What experts are recognizing is that it will be easier to understate the future of e-commerce and logistics real estate than to overstate it. Prologis Inc., (NYSE:PLD) the world’s largest developer, owner and operator of logistics warehouse properties, estimates that e-commerce customers require 1.2 million square feet of distribution space for every $1 billion in sales. Under that formula, e-commerce requires three times the space of traditional throughput distribution. The additional 1 billion square feet by 2025 that JLL projected over the summer could actually become an additional 3 billion square feet by mid-decade, Thompson reckons. 


The uncertainty over needed warehouse space is due to the dynamism of e-commerce itself. At the end of 2019, e-commerce in the U.S. was a $602 billion business, according to data from Digital Commerce 360 that JLL relied on for its forecast. Going into 2020, e-commerce was growing by about 14.5% year-over-year, according to Thompson. 

The shifts to online ordering triggered by the COVID-19 pandemic elevated the 2020 growth rate to 20%, the July report said, again citing Digital Commerce 360 forecasts. JLL said that e-commerce has accounted for half of its 2020 industrial leasing activity. Before the pandemic, it was at 35%. JLL’s industrial activity consists of manufacturing and logistics projects.

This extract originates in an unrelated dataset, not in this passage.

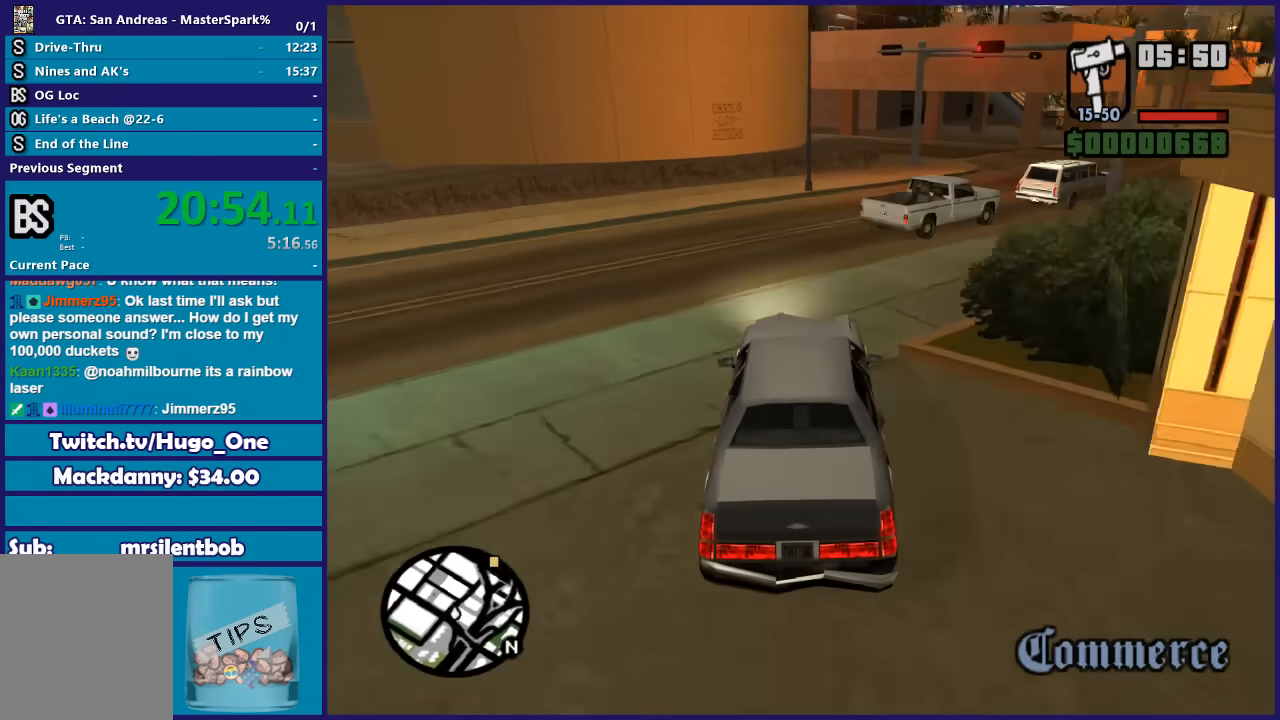
{"buttons": [], "left_stick": "right", "right_stick": "down-right", "button_events": [[267, "R2", "up"]]}
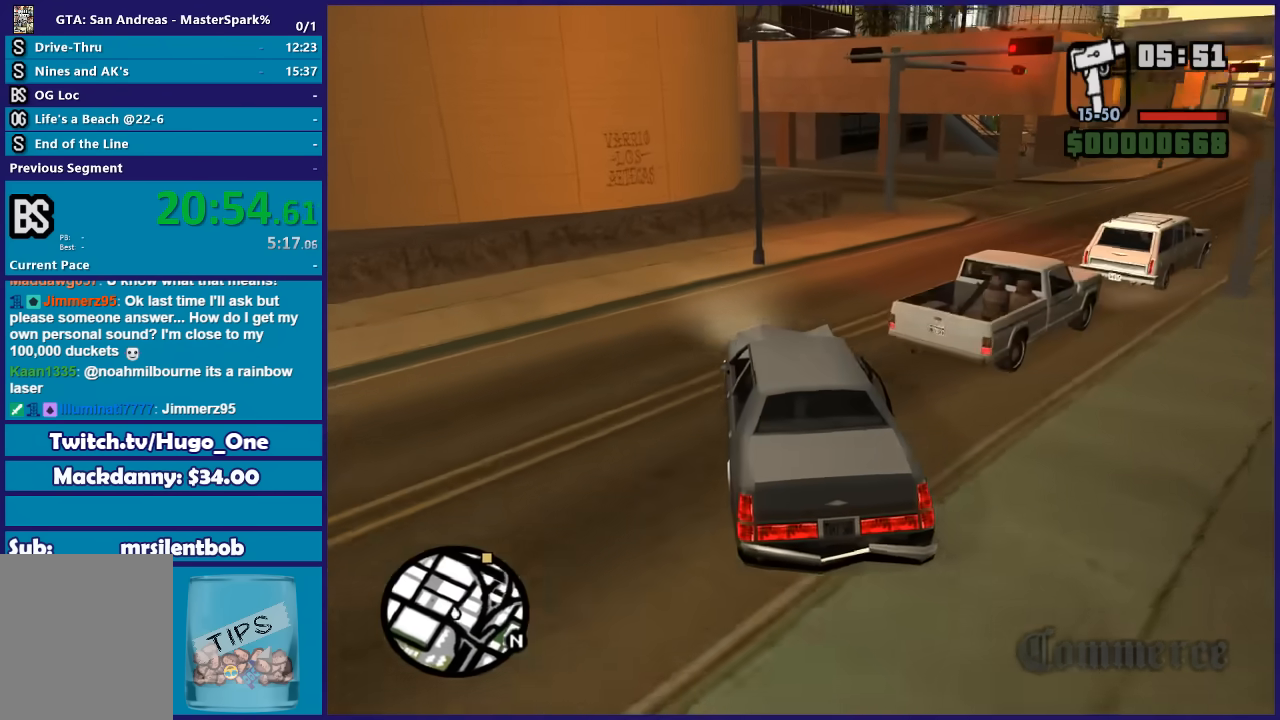
{"buttons": [], "left_stick": "right", "right_stick": "down-right", "button_events": []}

But this year’s e-commerce growth could well exceed the 20% threshold. Online demand this holiday season is expected to be unprecedented. Just how unprecedented is anybody’s guess. What’s more, the projections of 18% annualized growth, which is how JLL arrived at the $1.5 trillion figure for 2025, could be at the low end. If so, the forecasts from July could end up being way off on the low side.

JLL is mindful of the inherent risks of any multi year forecast. That’s why the duration of its projections typically stays within the band of one year or less. On a personal level, Thompson knows all about the uncertainties of projections. The executive, who like many in the field travels extensively on business, had expected early in the pandemic to be back on the road in a couple of months. Instead he was set to take his first flight at the end of September.